試験では、アルゴリズム・コンピュータ構成要素・データベース・ネットワークなどのエンジニアとしての専門知識だけでなく、プロジェクトマネジメント・システム監査・システム戦略・経営戦略など幅広い範囲で知識が問われます。
応用情報技術者試験に合格することで、ITエンジニアとしての総合力が認められ、プロジェクトリーダーやマネージャーとしてのキャリアアップにつながります。特に、複雑なシステム開発や大規模プロジェクトに関与する場合、この資格は非常に有効でしょう。
情報セキュリティマネジメント試験
情報セキュリティマネジメント試験は、企業や組織の情報セキュリティを確保し、サイバー攻撃などによる情報漏洩から組織を守るスキルを問う国家資格です。
情報セキュリティの基本的な概念、リスク管理、セキュリティ対策の実施方法、セキュリティポリシーの策定と運用、法令・規制の理解、企業のセキュリティマネジメントの計画や運用などが試験内容となります。
情報漏洩やサイバー攻撃が増加する現代において、情報セキュリティの知識は企業にとって非常に重要です。情報セキュリティマネジメント試験に合格することで、ITエンジニアとしての信頼性が高まり、セキュリティ関連のポジションに就くことができるほか、セキュリティコンサルタントとしてのキャリアパスも開けます。
ITストラテジスト
ITストラテジストは、経営戦略に基づいてIT戦略を策定し、ITを高度に活用した事業革新、業務改革、競争優位を獲得する製品・サービスの創出を企画・推進できる力を証明する資格です。
経営戦略、IT戦略の策定と実行、プロジェクトマネジメント、情報システムの企画・設計、リスク管理など、経営とITの両方を包括的に理解する能力が求められます。
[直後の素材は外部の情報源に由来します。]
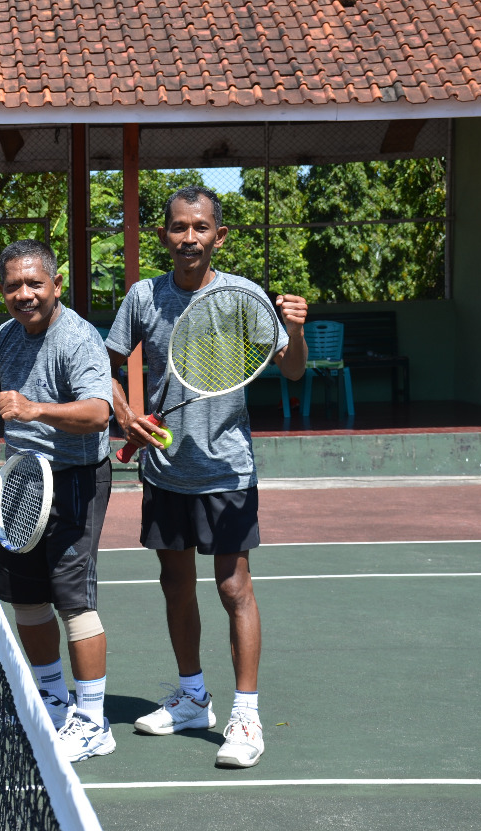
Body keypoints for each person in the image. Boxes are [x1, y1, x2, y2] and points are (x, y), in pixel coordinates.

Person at [104, 185, 308, 769]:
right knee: (175, 583)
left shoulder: (244, 297)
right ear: (163, 235)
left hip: (226, 470)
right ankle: (192, 696)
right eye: (177, 227)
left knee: (232, 587)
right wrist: (125, 415)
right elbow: (107, 364)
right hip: (165, 470)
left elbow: (291, 371)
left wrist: (293, 332)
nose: (188, 237)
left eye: (200, 227)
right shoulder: (144, 297)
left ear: (218, 235)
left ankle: (247, 713)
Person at [0, 240, 117, 764]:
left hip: (75, 479)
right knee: (25, 595)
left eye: (34, 284)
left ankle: (93, 722)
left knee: (73, 598)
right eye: (12, 286)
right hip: (23, 482)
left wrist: (34, 409)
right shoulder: (5, 336)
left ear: (55, 286)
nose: (24, 294)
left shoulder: (78, 338)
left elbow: (98, 413)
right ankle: (51, 701)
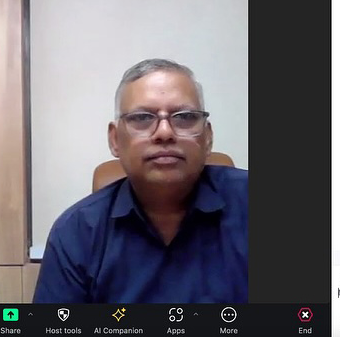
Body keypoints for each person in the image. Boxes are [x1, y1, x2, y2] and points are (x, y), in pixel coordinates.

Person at [33, 59, 248, 303]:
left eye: (185, 116)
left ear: (207, 137)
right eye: (143, 117)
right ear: (115, 139)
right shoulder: (76, 232)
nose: (165, 133)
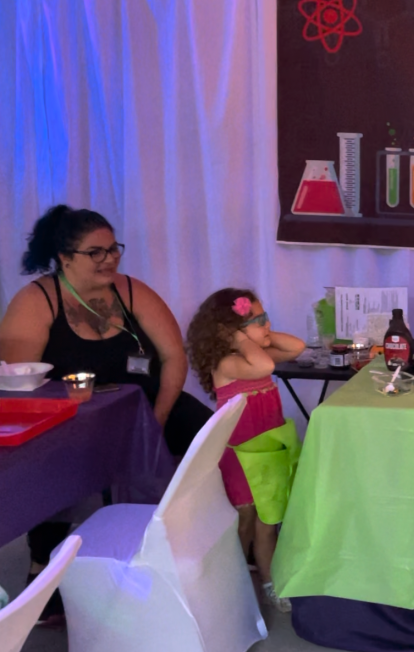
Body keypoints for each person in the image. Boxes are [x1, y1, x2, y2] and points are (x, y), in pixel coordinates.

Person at [0, 204, 213, 622]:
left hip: (149, 406)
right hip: (75, 421)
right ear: (65, 257)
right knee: (51, 468)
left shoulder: (132, 291)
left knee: (208, 439)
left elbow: (173, 358)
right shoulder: (36, 301)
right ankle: (45, 568)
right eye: (95, 252)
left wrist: (159, 417)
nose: (110, 258)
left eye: (114, 248)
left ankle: (186, 548)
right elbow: (20, 383)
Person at [186, 289, 305, 612]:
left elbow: (297, 347)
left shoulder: (254, 358)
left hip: (268, 453)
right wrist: (240, 339)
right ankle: (230, 583)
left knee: (268, 519)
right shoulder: (228, 363)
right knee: (243, 520)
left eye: (267, 318)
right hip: (240, 456)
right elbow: (264, 362)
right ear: (230, 332)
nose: (267, 325)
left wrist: (261, 332)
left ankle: (270, 581)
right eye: (259, 320)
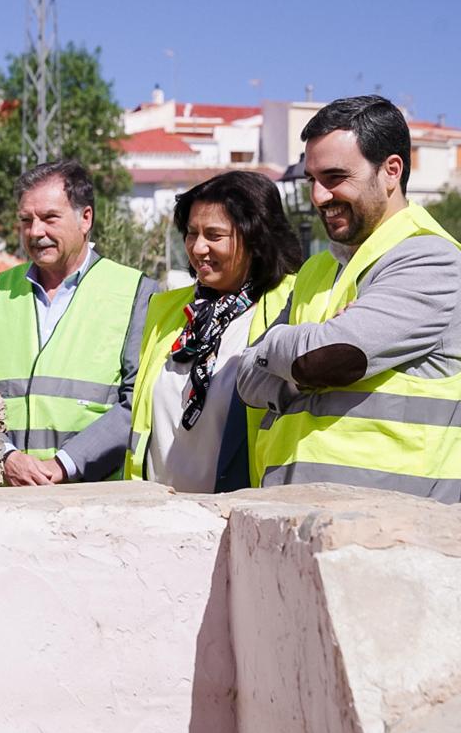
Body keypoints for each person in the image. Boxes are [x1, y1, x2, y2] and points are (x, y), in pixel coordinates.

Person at [237, 95, 461, 502]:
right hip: (292, 517)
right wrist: (303, 357)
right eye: (312, 180)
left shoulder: (431, 259)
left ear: (391, 171)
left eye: (336, 177)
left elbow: (329, 356)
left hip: (393, 529)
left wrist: (284, 349)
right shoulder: (315, 271)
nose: (319, 196)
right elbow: (247, 378)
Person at [0, 160, 157, 485]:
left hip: (95, 503)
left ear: (85, 218)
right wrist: (5, 457)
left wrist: (65, 465)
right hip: (0, 498)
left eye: (50, 218)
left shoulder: (135, 292)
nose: (36, 232)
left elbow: (139, 402)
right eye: (26, 220)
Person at [125, 171, 302, 492]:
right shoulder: (165, 310)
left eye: (214, 235)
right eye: (192, 233)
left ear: (255, 238)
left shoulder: (293, 304)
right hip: (156, 513)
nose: (198, 247)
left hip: (243, 514)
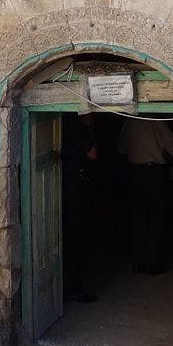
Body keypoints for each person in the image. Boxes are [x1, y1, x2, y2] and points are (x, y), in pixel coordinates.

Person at [117, 116, 173, 275]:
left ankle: (139, 262)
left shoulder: (129, 121)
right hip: (153, 173)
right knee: (156, 218)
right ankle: (152, 262)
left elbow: (120, 148)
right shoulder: (157, 121)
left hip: (134, 173)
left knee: (137, 217)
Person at [61, 113, 99, 303]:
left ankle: (67, 285)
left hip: (65, 186)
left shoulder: (66, 126)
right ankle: (72, 287)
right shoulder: (77, 129)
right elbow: (93, 153)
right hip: (71, 189)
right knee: (73, 236)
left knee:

企業のIT戦略を策定し実行に移す能力を証明できるので、組織全体のITガバナンスを強化する役割を担えるようになります。CIO、CTO、ITコンサルタントなどを目指す人におすすめの資格です。
まとめ
ITエンジニアは、需要が高いにも関わらず人材不足の仕事です。ITエンジニアにはものづくりの魅力や高度な技術を扱えること、高い年収などの多くのメリットがあります。また、転職をすることでよりキャリアを高めることができます。ぜひITエンジニアへの就職や転職をしてみてください。